Wait, what. The train began to slow, and Kristin heard those two syllables echoing in her head. Melissa looked up at her, clearly wondering if it was okay to tell her friend about the couch. She shrugged. It was fine. The doors opened, and she herded the children into the car, the last of the commuters—the women as well as the men—making way for her and the two girls. She half listened as Melissa told her friend about the blood on the sofa, and then the blood on the walls and how there was a blank spot where once there had been a famous painting.

“It wasn’t that famous,” she corrected her daughter.

“No?”

“Nope.”

Wait, what? The words continued to reverberate inside her. A Ramones song? No. Something else. Someone else. It didn’t matter. This morning it simply felt like the story of her life—at least her recent history.



“Yes, that’s her,” Richard murmured, his voice wan. “She said her name was Sonja.” The pathologist was a muscular guy perhaps five or six years his junior, with hipster eyeglasses—thick black frames that made him look like he should be an Apollo 11 engineer—unruly black hair, and a nose that clearly had been broken at least once. Maybe twice. He had introduced himself as Harry Something. Richard had already lost the fellow’s last name, but he thought it might have been Greek. He’d pulled the sheet down only as far as the bottom of the girl’s chin.

Beside him was a New York detective, a fellow who reminded Richard a little bit of his father: they had the same dark bags under their eyes and the same ring of short white hair running along the back of their heads from ear to ear. Richard’s father had retired a couple of years ago; he guessed this detective would soon. He was wearing a tweed jacket and a white oxford shirt without a necktie. He looked more like an English professor than a cop.

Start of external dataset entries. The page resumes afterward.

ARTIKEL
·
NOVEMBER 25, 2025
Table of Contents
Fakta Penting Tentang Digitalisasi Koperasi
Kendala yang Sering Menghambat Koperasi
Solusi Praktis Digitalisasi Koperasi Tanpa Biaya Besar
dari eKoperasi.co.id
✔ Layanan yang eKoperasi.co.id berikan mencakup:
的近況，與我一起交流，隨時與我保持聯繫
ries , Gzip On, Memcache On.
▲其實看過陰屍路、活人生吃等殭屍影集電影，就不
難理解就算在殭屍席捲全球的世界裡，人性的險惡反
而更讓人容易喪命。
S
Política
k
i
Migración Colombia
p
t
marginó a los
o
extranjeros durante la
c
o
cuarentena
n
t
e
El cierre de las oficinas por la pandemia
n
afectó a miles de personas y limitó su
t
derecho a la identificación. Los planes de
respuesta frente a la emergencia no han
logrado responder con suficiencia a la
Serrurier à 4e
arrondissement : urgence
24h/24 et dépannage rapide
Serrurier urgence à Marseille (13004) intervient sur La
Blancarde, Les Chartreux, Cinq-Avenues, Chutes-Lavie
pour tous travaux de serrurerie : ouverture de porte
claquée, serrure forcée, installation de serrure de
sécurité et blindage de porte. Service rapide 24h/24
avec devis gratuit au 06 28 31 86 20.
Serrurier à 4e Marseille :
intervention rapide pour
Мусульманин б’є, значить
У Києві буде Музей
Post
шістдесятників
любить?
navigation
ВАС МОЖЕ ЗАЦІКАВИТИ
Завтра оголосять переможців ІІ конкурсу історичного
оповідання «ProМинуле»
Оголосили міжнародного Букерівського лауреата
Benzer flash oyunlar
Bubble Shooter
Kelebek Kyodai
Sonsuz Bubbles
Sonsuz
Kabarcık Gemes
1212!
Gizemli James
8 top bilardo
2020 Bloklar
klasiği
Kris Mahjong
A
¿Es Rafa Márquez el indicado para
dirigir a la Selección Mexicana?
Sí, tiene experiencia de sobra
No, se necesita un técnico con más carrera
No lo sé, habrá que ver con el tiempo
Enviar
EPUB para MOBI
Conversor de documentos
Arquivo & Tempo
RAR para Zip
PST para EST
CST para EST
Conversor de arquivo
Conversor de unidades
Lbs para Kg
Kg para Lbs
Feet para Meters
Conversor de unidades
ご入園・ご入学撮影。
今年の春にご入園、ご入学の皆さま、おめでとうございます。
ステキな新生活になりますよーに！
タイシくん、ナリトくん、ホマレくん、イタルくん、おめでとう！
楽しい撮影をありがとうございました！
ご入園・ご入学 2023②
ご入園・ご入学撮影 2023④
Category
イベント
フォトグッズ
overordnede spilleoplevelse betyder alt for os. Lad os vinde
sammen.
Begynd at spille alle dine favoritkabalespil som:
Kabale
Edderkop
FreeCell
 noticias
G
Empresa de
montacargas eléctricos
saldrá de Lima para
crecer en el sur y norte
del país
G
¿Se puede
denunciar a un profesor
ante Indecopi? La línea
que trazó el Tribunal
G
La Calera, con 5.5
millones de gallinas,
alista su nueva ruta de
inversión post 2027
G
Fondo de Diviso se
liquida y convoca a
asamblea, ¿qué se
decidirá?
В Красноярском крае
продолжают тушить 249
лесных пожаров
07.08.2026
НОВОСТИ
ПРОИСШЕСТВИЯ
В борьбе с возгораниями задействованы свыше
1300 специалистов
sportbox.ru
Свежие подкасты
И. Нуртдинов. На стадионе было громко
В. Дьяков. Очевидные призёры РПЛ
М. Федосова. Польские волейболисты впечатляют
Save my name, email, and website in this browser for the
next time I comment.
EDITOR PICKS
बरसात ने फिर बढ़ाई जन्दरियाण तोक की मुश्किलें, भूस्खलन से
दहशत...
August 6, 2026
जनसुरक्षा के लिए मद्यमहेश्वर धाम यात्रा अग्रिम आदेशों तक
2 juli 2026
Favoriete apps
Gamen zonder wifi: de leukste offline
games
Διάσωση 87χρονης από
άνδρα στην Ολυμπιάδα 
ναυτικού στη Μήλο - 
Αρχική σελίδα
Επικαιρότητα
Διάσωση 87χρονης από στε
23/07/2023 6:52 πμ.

“You’re absolutely sure?” the detective asked him.

“I am.”

“I mean, given the decomposition—”

“It’s her. I’m sure.” He was relieved it wasn’t Alexandra, and that made him feel both a little guilty and a little unclean. The sensations were related in a way he couldn’t quite parse here among the morgue’s cold lines and antiseptic counters. Its balneal tiles and polished chrome. Its Proustian-like aroma of biology lab. Harry, the pathologist, had warned him that the odor from the cadaver would dwarf that smell, but still the stench from the body had caught him off guard. He’d nearly gagged. The girl, now a mephitic shell, reeked of decay and dirty water, and he’d taken a step back—away—so the principal smell was the combination of disinfectant and bleach that had greeted him the moment he’d walked in the door. The stench of formaldehyde. But he had recovered. Breathing only through his mouth, he leaned in again. He had, to use an expression his brother sometimes used—and always in the context of endeavors that in point of fact demanded neither heroism nor spine, such as downing a shot of particularly wretched tequila or agreeing to bowl one more game at some trendy bowling alley in the small hours of the morning in Soho—manned up. The corpse had been found in the water beside an old dock in what had once been the Brooklyn Navy Yard. It was bobbing like a buoy against one of the pilings, trying to wend its way to the shore.